» **ИСХОДНЫЙ ТЕКСТ**
Потом, когда все стало очевидно, мама пыталась вытащить меня, то злилась, то плакала, папа же только иногда ругался. Мне кажется, он не мог до конца поверить в то, во что я превратилась. Ведь я росла, училась нормально, была боевая девчонка, строила грандиозные планы...
Все эти восемь лет всякий раз, когда требовались деньги, я придумывала невероятные истории, и в каждую из них они то ли верили, то ли надеялись, что это правда, но... наркотики мне оплачивали родители.
Сейчас я думаю, что ошибка моих родителей была в излишней жалости и слепой любви ко мне. На самом деле, нужно быть жестокими, отобрать у ребенка-наркомана все и выгнать на улицу, чтоб человек не строил иллюзий, чтобы осознал, что этот путь его ведет к гибели.
Мои мужья
Мне было 17 лет, ему – 23, но родители не были против наших отношений. Я тогда только начала колоться и, видимо, они наивно полагали, что брак образумит меня.

» **УСЛОВИЕ ЗАДАЧИ**
Кто, согласно исходному тексту, оплачивал рассказчице наркотики все восемь лет? Эти данные никак не связаны с исходным текстом.

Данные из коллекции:
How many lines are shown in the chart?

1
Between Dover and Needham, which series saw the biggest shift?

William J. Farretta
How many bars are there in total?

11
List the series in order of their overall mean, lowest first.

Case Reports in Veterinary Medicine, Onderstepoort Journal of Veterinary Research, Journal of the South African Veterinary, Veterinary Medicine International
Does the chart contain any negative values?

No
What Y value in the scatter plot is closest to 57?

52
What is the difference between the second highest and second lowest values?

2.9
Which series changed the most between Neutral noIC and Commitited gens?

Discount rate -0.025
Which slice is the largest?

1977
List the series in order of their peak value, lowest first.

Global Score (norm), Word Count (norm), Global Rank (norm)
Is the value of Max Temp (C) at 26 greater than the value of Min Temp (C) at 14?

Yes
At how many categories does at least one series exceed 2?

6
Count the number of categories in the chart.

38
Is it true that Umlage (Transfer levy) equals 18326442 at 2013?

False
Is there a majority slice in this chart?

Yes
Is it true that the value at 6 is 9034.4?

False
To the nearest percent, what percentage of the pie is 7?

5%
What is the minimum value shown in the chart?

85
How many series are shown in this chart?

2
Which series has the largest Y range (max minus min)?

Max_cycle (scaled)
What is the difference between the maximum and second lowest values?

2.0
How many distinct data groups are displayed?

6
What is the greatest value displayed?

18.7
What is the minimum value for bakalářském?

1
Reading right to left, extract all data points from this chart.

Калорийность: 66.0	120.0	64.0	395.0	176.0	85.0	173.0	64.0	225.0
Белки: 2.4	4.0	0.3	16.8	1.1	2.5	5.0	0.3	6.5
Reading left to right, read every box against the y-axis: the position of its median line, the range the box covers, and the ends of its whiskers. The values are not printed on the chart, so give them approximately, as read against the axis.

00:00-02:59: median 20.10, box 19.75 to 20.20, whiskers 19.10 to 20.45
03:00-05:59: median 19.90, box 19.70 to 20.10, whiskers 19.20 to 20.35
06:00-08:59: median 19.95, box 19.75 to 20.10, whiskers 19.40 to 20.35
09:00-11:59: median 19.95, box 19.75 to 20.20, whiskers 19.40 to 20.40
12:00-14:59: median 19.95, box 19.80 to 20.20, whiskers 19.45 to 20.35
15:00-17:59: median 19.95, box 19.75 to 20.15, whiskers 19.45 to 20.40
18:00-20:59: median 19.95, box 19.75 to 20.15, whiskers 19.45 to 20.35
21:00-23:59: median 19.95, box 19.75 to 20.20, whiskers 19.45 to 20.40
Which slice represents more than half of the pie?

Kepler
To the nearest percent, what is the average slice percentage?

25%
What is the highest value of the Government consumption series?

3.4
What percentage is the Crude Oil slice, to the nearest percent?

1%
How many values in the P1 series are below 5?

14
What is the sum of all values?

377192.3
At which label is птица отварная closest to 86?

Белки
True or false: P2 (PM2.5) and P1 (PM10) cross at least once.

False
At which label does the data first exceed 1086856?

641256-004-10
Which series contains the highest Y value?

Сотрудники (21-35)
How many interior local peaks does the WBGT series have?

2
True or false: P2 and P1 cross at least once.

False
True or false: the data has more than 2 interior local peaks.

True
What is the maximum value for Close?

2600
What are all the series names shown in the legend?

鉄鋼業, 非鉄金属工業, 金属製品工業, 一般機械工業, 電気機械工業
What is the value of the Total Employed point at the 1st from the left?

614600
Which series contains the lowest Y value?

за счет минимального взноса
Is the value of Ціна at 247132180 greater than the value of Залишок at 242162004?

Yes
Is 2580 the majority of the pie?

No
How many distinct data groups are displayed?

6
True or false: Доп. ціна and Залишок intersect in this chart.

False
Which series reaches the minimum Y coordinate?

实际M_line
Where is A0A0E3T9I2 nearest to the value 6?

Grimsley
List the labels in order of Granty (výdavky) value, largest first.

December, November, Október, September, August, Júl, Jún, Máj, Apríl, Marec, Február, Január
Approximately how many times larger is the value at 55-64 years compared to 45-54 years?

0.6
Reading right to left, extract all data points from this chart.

» **РЕШЁННОЕ ЗАДАНИЕ**
Наркотики ей оплачивали родители.